David Shulman: Truth and Words

We tend to think that truth is a universal, independent of cultural inflections; but this can hardly be the case. In Greece, for example, truth is understood as an unveiling, or a non-inattention (inattention being seen as the human default). Shulman argues that in the south Indian world beautifully articulated by the 12th-century poet Kamban, truth (mey, unmai) is only tangentially linked with knowledge. It's primary source lies in the spoken word, which has a life of its own and exacts an existential cost from both speaker and listener. In addition to this strong linguistic aspect, itself close to a Bhartrharian view of language and meaning, true statements have an iconic structure; they can be distinguished from mantric speech, on the one hand, and from false speech, on the other, by the ellipses and gaps, with their emotional burdens, that are always built into truth. He shows how Kamban thematizes these issues in his Ayodhyakandam.
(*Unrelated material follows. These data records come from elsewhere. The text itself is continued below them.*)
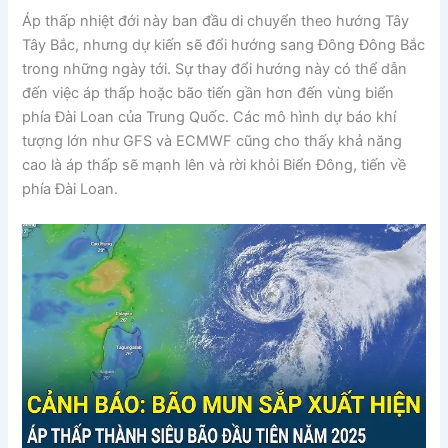
Áp thấp nhiệt đới này ban đầu di chuyển theo hướng Tây
Tây Bắc, nhưng dự kiến sẽ đổi hướng sang Đông Đông Bắc
trong những ngày tới. Sự thay đổi hướng này có thể dẫn
đến việc áp thấp hoặc bão tiến gần hơn đến vùng biển
phía Đài Loan của Trung Quốc. Các mô hình dự báo khí
tượng lớn như GFS và ECMWF cũng cho thấy khả năng
cao là áp thấp sẽ mạnh lên và rời khỏi Biển Đông, tiến về
phía Đài Loan.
David Shulman was trained at the School of Oriental and African Studies by the great Tamilist John Marr. Since completing his Ph.D. there in 1976 he has been teaching at the Hebrew University of Jerusalem, where he is the Renee Lang Professor of Humanistic Studies. He has worked closely with Velcheru Narayana Rao, Sanjay Subrahmanyam, and Don Handelman in the areas of Telugu literature and history, the history of the Nayaka period, south Indian historiography, and south Indian Saivism. His main interests lie in the cultural history southern India, in particular in Tamil, Telugu, Malayalam, and Sanskrit. In recent years he has been captivated by Kudiyattam, the classical theater of Kerala, and is working on a book about this remarkable tradition. His true passion is Carnatic music. He is active in the Israeli-Palestinian peace movement and has written a book about this work, Dark Hope (Chicago, 2007).